# Task requirements:
When you reach the line that contains "Le Chef insiste", set down that line and every one after it through the end of the records, exactly as written and with no pictures.

# Data section:
§

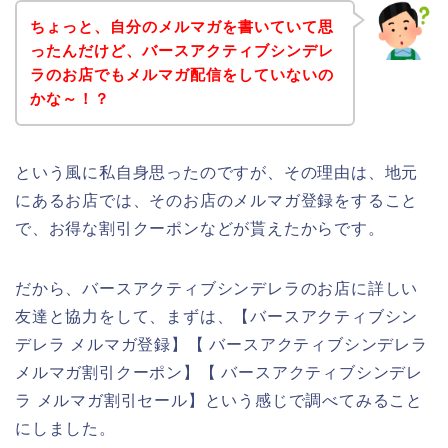
ちょっと、自分のメルマガを書いていて思
ったんだけど、バースアクティブシンデレ
ラのお店でもメルマガ配信をしていないの
かな～！？
という風に私自身思ったのですが、その理由は、地元
にあるお店では、そのお店のメルマガ登録をすること
で、お得な割引クーポンなどが貰えたからです。
だから、バースアクティブシンデレラのお店に詳しい
友達と協力をして、まずは、【バースアクティブシン
デレラ メルマガ登録】【 バースアクティブシンデレラ
メルマガ割引クーポン】【 バースアクティブシンデレ
ラ メルマガ割引セール】という感じで調べてみること
にしました。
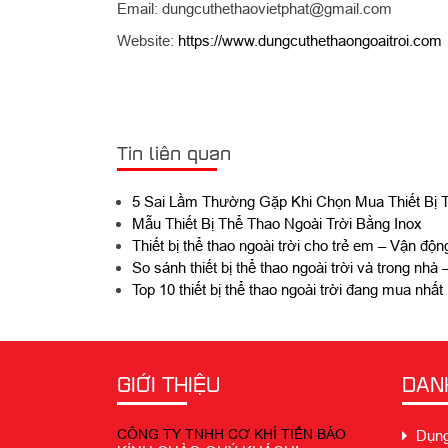
Email: dungcuthethaovietphat@gmail.com
Website:
https://www.dungcuthethaongoaitroi.com
Tin liên quan
5 Sai Lầm Thường Gặp Khi Chọn Mua Thiết Bị T
Mẫu Thiết Bị Thể Thao Ngoài Trời Bằng Inox
Thiết bị thể thao ngoài trời cho trẻ em – Vận động
So sánh thiết bị thể thao ngoài trời và trong nhà
Top 10 thiết bị thể thao ngoài trời đang mua nhất
GIỚI THIỆU
DAN
CÔNG TY TNHH CƠ KHÍ TIẾN BẢO
Dụng 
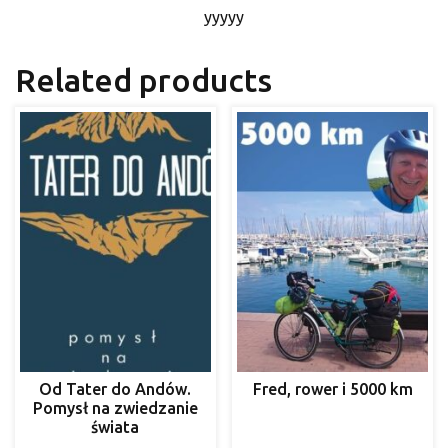
yyyyy
Related products
Od Tater do Andów.
Fred, rower i 5000 km
Pomysł na zwiedzanie
świata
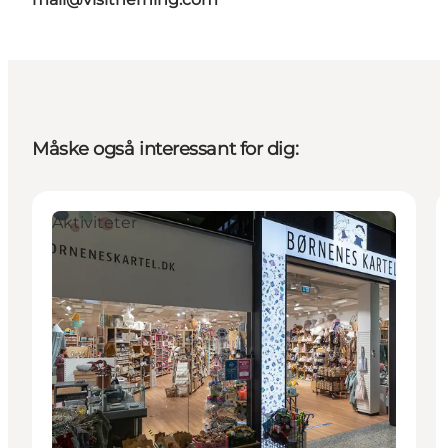
Måske også interessant for dig:
Aktiviteter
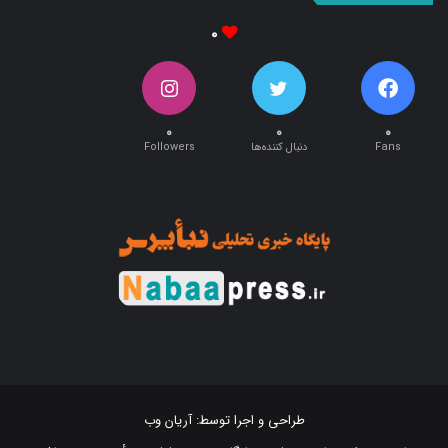
۰
۰
۰
۰
Fans
دنبال کننده‌ها
Followers
طراحی و اجرا توسط:
آریان وب
تمام حقوق این سایت متعلق به پایگاه خبری تحلیلی « نبأپرس » می باشد .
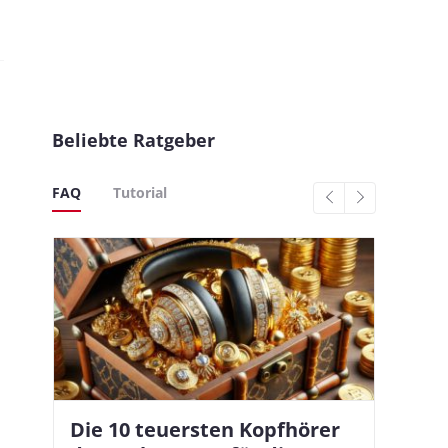
Beliebte Ratgeber
FAQ
Tutorial
Die 10 teuersten Kopfhörer
Apple AirPods Pro 2 und iOS
In
Bl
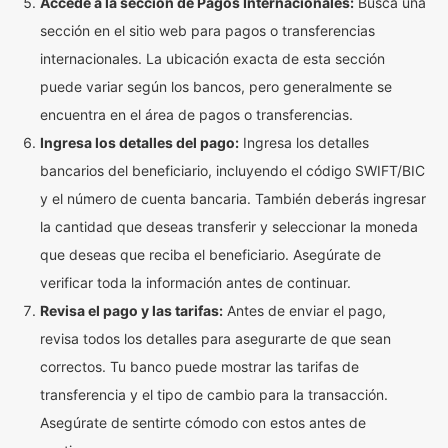
Accede a la sección de Pagos Internacionales:
Busca una
sección en el sitio web para pagos o transferencias
internacionales. La ubicación exacta de esta sección
puede variar según los bancos, pero generalmente se
encuentra en el área de pagos o transferencias.
Ingresa los detalles del pago:
Ingresa los detalles
bancarios del beneficiario, incluyendo el código SWIFT/BIC
y el número de cuenta bancaria. También deberás ingresar
la cantidad que deseas transferir y seleccionar la moneda
que deseas que reciba el beneficiario. Asegúrate de
verificar toda la información antes de continuar.
Revisa el pago y las tarifas:
Antes de enviar el pago,
revisa todos los detalles para asegurarte de que sean
correctos. Tu banco puede mostrar las tarifas de
transferencia y el tipo de cambio para la transacción.
Asegúrate de sentirte cómodo con estos antes de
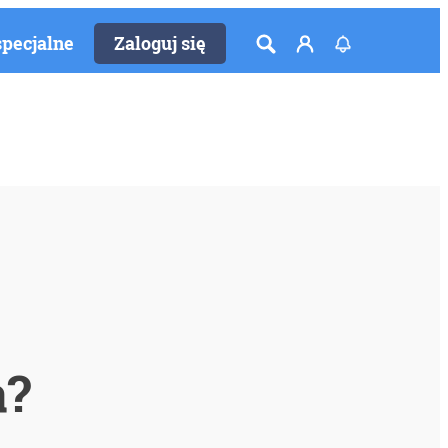
specjalne
Zaloguj się
a?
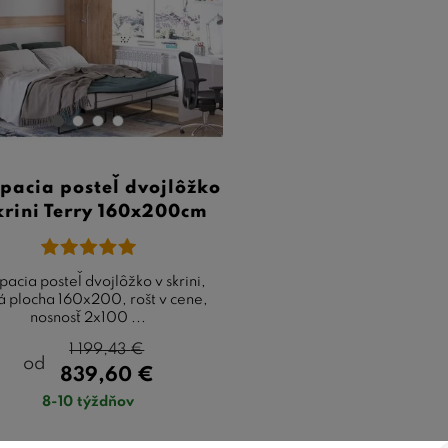
há životnosť:
Investícia do kvalitnej postele veľkosti 160x20
steľ by mala byť odolná a dlho vám slúžiť.
te, že výber postele je veľmi osobná záležitosť, a je dôležit
e posteľ, ktorá vám poskytne dostatok priestoru pre pohodl
or vo vašej spálni, rozmer 160x200 cm a možnosť sklopenia a
e zvážiť kvalitu a materiály postele, aby ste si užili optimá
pacia posteľ dvojlôžko
krini Terry 160x200cm
pacia posteľ dvojlôžko v skrini,
á plocha 160x200, rošt v cene,
nosnosť 2x100 ...
1 199,43
€
od
839,60
€
8-10 týždňov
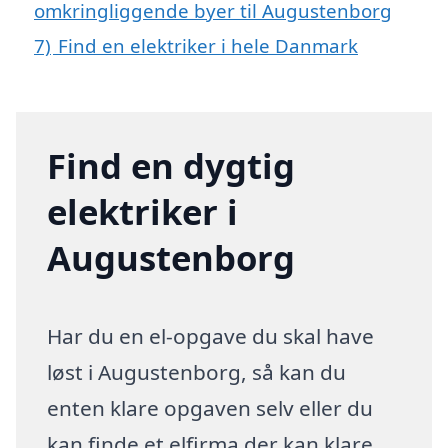
omkringliggende byer til Augustenborg
7)
Find en elektriker i hele Danmark
Find en dygtig
elektriker i
Augustenborg
Har du en el-opgave du skal have
løst i Augustenborg, så kan du
enten klare opgaven selv eller du
kan finde et elfirma der kan klare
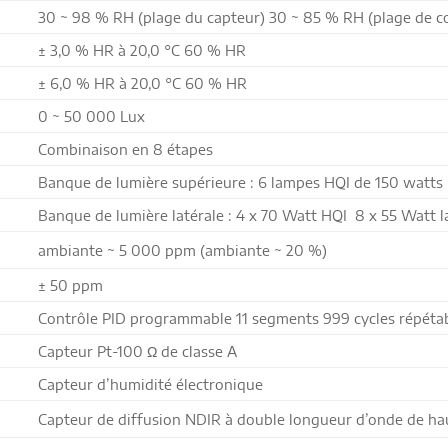
30 ~ 98 % RH (plage du capteur) 30 ~ 85 % RH (plage de c
± 3,0 % HR à 20,0 °C 60 % HR
± 6,0 % HR à 20,0 °C 60 % HR
0 ~ 50 000 Lux
Combinaison en 8 étapes
Banque de lumière supérieure : 6 lampes HQI de 150 watts
Banque de lumière latérale : 4 x 70 Watt HQI 8 x 55 Watt 
ambiante ~ 5 000 ppm (ambiante ~ 20 %)
± 50 ppm
Contrôle PID programmable 11 segments 999 cycles répéta
Capteur Pt-100 Ω de classe A
Capteur d’humidité électronique
Capteur de diffusion NDIR à double longueur d’onde de ha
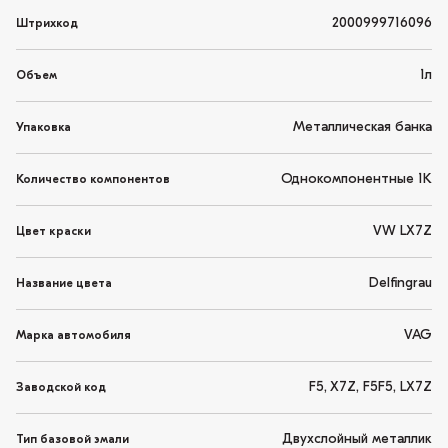
2000999716096
Штрихкод
1л
Объем
Металлическая банка
Упаковка
Однокомпонентные 1K
Количество компонентов
VW LX7Z
Цвет краски
Delfingrau
Название цвета
VAG
Марка автомобиля
F5, X7Z, F5F5, LX7Z
Заводской код
Двухслойный металлик
Тип базовой эмали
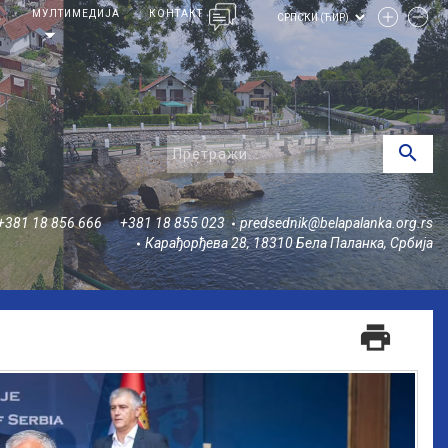
И
МУЛТИМЕДИЈА
КОНТАКТ
arrow_drop_down
search
+381 18 856 666
+381 18 855 023
predsednik@belapalanka.org.rs
Карађорђева 28, 18310 Бела Паланка, Србија
print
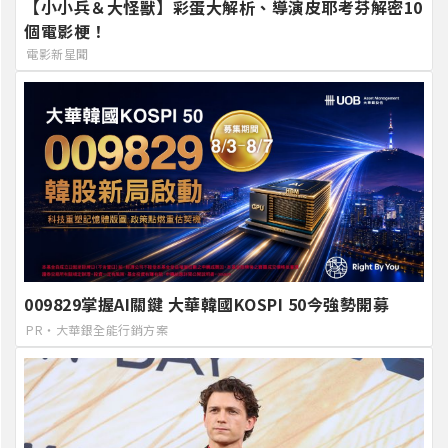
【小小兵＆大怪獸】彩蛋大解析、導演皮耶考芬解密10
個電影梗！
電影新星聞
009829掌握AI關鍵 大華韓國KOSPI 50今強勢開募
PR・大華銀全能行銷方案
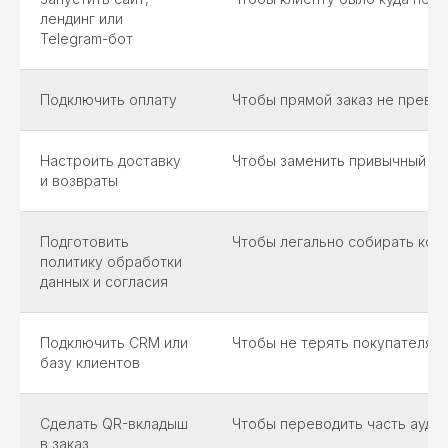
лендинг или
Telegram-бот
Подключить оплату
Чтобы прямой заказ не превр
Настроить доставку
Чтобы заменить привычный се
и возвраты
Подготовить
Чтобы легально собирать кон
политику обработки
данных и согласия
Подключить CRM или
Чтобы не терять покупателя п
базу клиентов
Сделать QR-вкладыш
Чтобы переводить часть аудит
в заказ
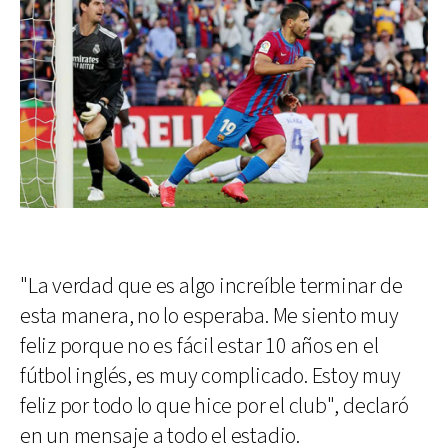
"La verdad que es algo increíble terminar de
esta manera, no lo esperaba. Me siento muy
feliz porque no es fácil estar 10 años en el
fútbol inglés, es muy complicado. Estoy muy
feliz por todo lo que hice por el club", declaró
en un mensaje a todo el estadio.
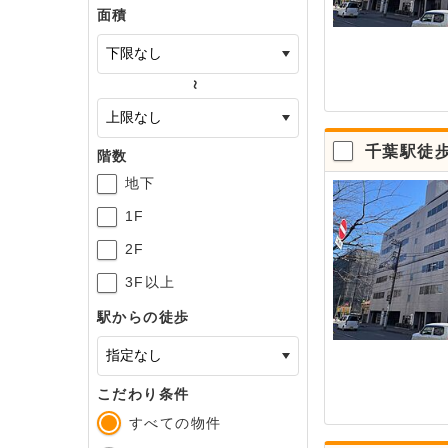
面積
～
千葉駅徒歩
階数
地下
1F
2F
3F以上
駅からの徒歩
こだわり条件
すべての物件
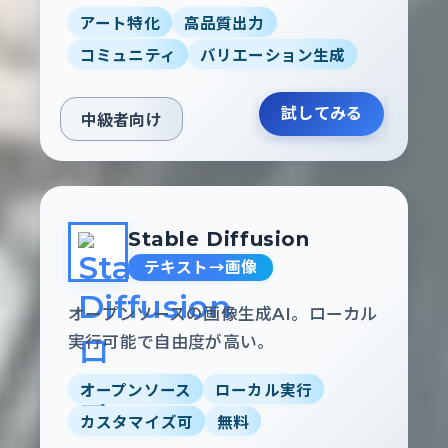
アート特化
高品質出力
コミュニティ
バリエーション生成
試してみる
中級者向け
Stable Diffusion
テキスト→画像
オープンソースの画像生成AI。ローカル
実行可能で自由度が高い。
オープンソース
ローカル実行
カスタマイズ可
無料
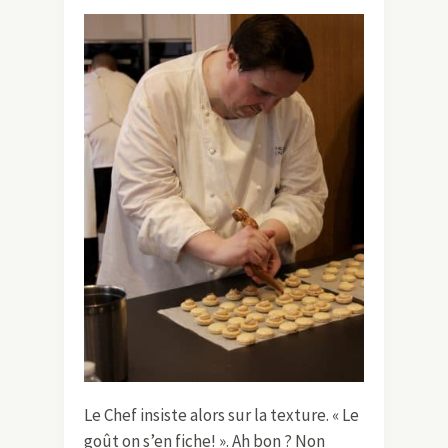
Le Chef insiste alors sur la texture. « Le
goût on s’en fiche! ». Ah bon ? Non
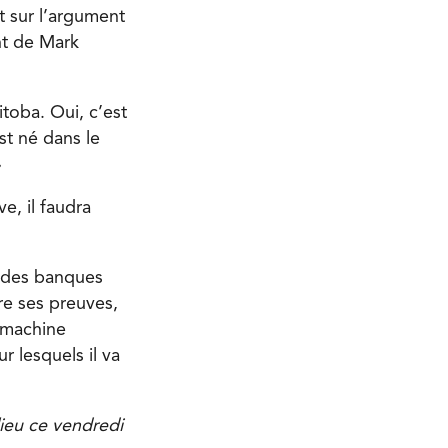
t sur l’argument
nt de Mark
toba. Oui, c’est
st né dans le
»
e, il faudra
on des banques
ire ses preuves,
e machine
ur lesquels il va
ieu ce vendredi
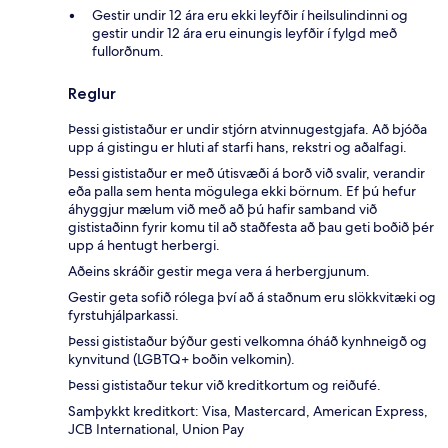
Gestir undir 12 ára eru ekki leyfðir í heilsulindinni og
gestir undir 12 ára eru einungis leyfðir í fylgd með
fullorðnum.
Reglur
Þessi gististaður er undir stjórn atvinnugestgjafa. Að bjóða
upp á gistingu er hluti af starfi hans, rekstri og aðalfagi.
Þessi gististaður er með útisvæði á borð við svalir, verandir
eða palla sem henta mögulega ekki börnum. Ef þú hefur
áhyggjur mælum við með að þú hafir samband við
gististaðinn fyrir komu til að staðfesta að þau geti boðið þér
upp á hentugt herbergi.
Aðeins skráðir gestir mega vera á herbergjunum.
Gestir geta sofið rólega því að á staðnum eru slökkvitæki og
fyrstuhjálparkassi.
Þessi gististaður býður gesti velkomna óháð kynhneigð og
kynvitund (LGBTQ+ boðin velkomin).
Þessi gististaður tekur við kreditkortum og reiðufé.
Samþykkt kreditkort: Visa, Mastercard, American Express,
JCB International, Union Pay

§

# Finished task:
Le Chef insiste alors sur la texture. « Le
goût on s’en fiche! ». Ah bon ? Non
t sur l’argument
nt de Mark
toba. Oui, c’est
st né dans le
»
e, il faudra
on des banques
ire ses preuves,
e machine
ur lesquels il va
ieu ce vendredi
Gestir undir 12 ára eru ekki leyfðir í heilsulindinni og
gestir undir 12 ára eru einungis leyfðir í fylgd með
fullorðnum.
Reglur
Þessi gististaður er undir stjórn atvinnugestgjafa. Að bjóða
upp á gistingu er hluti af starfi hans, rekstri og aðalfagi.
Þessi gististaður er með útisvæði á borð við svalir, verandir
eða palla sem henta mögulega ekki börnum. Ef þú hefur
áhyggjur mælum við með að þú hafir samband við
gististaðinn fyrir komu til að staðfesta að þau geti boðið þér
upp á hentugt herbergi.
Aðeins skráðir gestir mega vera á herbergjunum.
Gestir geta sofið rólega því að á staðnum eru slökkvitæki og
fyrstuhjálparkassi.
Þessi gististaður býður gesti velkomna óháð kynhneigð og
kynvitund (LGBTQ+ boðin velkomin).
Þessi gististaður tekur við kreditkortum og reiðufé.
Samþykkt kreditkort: Visa, Mastercard, American Express,
JCB International, Union Pay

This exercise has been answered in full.